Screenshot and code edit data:
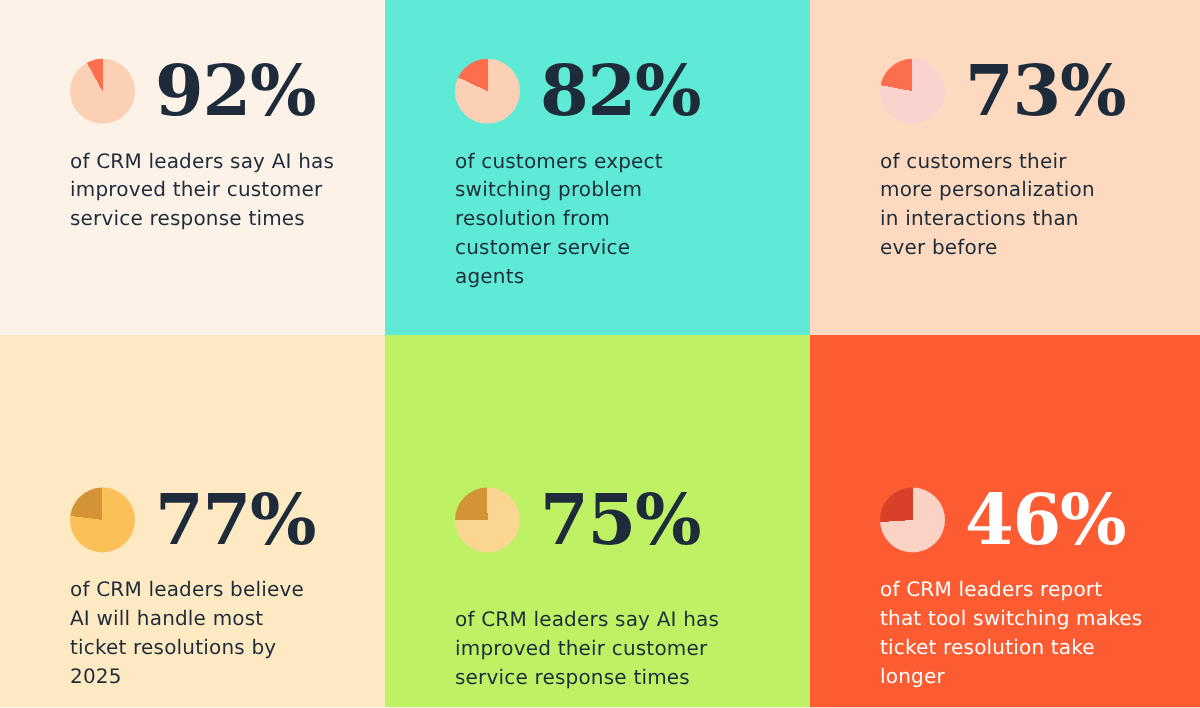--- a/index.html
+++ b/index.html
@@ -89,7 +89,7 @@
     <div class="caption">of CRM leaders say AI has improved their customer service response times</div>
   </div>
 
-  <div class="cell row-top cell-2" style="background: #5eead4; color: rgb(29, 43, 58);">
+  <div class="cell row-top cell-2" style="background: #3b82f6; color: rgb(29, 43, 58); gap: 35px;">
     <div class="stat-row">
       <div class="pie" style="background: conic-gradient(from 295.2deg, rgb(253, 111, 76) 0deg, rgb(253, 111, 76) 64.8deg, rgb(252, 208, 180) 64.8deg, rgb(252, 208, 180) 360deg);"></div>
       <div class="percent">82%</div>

▶ **WHAT TO DO**
The lines to return are those in the entries above that hold "cell".

▶ **ANSWER FOR THE TASK**
-  <div class="cell row-top cell-2" style="background: #5eead4; color: rgb(29, 43, 58);">
+  <div class="cell row-top cell-2" style="background: #3b82f6; color: rgb(29, 43, 58); gap: 35px;">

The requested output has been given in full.